Exercise material section start

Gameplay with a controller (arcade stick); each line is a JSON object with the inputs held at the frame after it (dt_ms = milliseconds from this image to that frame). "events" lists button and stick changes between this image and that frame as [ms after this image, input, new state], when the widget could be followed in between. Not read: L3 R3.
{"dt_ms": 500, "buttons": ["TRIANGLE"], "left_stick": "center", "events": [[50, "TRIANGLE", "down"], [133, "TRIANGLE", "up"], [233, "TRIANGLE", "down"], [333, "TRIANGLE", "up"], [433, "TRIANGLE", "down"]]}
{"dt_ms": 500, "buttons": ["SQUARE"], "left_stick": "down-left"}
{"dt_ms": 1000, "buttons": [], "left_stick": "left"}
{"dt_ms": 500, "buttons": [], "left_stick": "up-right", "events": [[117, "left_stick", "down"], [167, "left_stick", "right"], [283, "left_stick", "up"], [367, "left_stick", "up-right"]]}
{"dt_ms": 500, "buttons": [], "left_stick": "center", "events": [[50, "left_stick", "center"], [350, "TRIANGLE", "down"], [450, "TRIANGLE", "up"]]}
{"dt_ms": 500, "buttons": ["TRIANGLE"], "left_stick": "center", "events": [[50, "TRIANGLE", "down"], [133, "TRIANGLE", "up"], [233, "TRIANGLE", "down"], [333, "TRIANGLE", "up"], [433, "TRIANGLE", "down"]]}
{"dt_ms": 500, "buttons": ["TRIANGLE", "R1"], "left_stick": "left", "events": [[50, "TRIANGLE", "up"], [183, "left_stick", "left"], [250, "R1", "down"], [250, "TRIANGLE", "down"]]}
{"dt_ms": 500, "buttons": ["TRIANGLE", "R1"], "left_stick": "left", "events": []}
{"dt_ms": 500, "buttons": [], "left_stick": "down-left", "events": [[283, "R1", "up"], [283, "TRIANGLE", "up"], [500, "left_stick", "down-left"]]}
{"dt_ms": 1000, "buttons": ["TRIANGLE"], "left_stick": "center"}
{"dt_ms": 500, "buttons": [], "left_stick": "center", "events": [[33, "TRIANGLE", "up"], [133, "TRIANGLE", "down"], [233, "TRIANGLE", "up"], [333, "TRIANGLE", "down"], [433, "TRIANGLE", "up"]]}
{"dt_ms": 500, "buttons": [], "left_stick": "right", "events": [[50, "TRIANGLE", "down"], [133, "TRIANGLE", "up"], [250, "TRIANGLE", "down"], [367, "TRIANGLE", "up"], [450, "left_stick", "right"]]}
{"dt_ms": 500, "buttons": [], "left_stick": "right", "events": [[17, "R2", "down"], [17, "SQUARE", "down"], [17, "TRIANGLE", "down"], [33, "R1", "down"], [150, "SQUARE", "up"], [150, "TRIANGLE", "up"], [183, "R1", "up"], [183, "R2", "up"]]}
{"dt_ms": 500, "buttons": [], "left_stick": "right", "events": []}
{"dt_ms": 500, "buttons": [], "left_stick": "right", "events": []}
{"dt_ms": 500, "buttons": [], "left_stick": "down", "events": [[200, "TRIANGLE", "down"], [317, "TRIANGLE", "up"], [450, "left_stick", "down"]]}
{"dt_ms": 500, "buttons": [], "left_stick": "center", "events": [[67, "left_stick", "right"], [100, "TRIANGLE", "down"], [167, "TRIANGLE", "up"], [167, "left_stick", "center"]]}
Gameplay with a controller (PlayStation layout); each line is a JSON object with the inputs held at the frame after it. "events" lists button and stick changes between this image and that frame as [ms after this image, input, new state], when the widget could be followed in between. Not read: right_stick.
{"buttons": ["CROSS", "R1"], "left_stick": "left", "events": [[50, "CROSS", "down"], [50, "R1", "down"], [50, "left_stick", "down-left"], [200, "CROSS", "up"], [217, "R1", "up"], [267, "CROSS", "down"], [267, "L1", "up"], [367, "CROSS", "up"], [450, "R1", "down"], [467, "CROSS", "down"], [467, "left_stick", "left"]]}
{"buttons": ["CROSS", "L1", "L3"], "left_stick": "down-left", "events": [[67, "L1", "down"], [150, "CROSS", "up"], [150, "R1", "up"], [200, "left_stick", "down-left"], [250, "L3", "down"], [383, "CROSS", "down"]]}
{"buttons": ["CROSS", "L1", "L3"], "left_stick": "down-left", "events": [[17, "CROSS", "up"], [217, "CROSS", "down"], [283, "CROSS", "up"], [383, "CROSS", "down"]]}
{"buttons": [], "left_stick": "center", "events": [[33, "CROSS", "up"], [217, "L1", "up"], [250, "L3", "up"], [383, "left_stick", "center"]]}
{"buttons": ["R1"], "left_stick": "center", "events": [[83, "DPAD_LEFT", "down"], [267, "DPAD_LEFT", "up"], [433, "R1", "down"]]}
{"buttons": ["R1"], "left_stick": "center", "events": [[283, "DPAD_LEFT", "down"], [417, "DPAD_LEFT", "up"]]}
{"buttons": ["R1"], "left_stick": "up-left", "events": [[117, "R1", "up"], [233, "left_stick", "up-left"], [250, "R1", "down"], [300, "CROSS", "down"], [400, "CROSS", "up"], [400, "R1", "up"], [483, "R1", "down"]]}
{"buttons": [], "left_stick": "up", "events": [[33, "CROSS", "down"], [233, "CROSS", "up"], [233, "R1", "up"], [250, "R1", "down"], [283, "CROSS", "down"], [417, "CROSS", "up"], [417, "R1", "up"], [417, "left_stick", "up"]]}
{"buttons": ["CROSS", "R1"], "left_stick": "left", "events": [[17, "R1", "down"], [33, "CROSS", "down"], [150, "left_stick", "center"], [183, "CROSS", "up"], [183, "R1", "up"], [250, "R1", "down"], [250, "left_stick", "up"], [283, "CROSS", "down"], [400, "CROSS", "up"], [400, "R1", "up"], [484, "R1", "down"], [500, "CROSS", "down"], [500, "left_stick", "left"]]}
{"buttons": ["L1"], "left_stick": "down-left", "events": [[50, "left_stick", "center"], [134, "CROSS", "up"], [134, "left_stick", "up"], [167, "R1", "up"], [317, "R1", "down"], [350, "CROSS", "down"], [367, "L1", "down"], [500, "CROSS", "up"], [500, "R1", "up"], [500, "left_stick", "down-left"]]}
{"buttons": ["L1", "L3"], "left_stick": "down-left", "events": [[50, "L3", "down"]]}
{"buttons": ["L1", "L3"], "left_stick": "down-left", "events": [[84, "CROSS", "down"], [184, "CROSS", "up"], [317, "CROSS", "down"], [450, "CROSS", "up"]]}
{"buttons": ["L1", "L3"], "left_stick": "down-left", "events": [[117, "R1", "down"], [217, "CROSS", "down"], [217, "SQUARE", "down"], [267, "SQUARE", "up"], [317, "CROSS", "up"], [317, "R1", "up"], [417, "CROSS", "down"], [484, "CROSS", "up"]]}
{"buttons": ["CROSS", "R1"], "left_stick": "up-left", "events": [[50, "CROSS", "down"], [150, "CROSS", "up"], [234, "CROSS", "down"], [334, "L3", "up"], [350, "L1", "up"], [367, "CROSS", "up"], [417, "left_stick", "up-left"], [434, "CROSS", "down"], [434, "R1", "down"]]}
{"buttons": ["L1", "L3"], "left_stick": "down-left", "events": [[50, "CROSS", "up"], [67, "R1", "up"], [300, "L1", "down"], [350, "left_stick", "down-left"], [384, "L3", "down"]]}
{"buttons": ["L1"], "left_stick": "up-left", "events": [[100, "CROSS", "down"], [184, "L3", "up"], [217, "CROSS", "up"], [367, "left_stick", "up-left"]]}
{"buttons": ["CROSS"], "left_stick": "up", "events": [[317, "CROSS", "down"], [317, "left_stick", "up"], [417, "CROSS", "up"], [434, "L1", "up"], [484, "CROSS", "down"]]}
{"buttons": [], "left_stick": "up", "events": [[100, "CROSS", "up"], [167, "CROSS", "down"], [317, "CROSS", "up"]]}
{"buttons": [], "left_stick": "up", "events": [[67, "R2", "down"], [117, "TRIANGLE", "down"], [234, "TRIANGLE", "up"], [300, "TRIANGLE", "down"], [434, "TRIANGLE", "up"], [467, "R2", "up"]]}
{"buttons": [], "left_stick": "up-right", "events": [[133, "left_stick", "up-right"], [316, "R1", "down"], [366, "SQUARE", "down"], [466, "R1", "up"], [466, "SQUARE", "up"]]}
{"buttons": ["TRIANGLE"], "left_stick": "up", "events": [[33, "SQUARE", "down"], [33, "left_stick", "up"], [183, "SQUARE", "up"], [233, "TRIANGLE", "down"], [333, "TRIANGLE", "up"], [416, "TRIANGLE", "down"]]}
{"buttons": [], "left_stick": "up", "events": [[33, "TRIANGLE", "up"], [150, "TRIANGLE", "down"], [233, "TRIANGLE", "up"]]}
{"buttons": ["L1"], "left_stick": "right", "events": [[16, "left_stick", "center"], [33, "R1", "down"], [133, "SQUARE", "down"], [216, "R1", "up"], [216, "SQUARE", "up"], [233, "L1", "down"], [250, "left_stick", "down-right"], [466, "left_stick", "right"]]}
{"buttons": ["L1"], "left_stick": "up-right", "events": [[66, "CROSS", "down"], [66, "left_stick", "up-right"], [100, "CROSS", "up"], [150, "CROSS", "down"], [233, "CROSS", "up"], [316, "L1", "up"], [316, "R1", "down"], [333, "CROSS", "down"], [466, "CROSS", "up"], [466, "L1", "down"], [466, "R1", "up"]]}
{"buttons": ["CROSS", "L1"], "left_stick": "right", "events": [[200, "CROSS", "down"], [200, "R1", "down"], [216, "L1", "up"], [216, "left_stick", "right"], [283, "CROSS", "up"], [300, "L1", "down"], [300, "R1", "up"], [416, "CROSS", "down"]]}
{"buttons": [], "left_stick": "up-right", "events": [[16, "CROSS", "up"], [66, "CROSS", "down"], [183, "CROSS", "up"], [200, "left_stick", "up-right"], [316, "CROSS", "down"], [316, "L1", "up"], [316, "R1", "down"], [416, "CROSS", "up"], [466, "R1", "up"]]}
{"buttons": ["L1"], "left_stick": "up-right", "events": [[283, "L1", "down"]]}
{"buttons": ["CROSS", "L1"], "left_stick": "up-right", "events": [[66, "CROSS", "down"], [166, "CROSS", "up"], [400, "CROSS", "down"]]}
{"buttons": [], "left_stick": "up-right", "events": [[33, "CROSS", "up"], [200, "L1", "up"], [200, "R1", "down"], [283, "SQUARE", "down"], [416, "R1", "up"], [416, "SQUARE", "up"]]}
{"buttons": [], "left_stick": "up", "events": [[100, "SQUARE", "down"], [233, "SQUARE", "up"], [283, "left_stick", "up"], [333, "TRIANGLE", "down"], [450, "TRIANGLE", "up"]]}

Exercise material section end

All lines in the records with the string "after" should be copied out.

■ **Output**:
Gameplay with a controller (arcade stick); each line is a JSON object with the inputs held at the frame after it (dt_ms = milliseconds from this image to that frame). "events" lists button and stick changes between this image and that frame as [ms after this image, input, new state], when the widget could be followed in between. Not read: L3 R3.
Gameplay with a controller (PlayStation layout); each line is a JSON object with the inputs held at the frame after it. "events" lists button and stick changes between this image and that frame as [ms after this image, input, new state], when the widget could be followed in between. Not read: right_stick.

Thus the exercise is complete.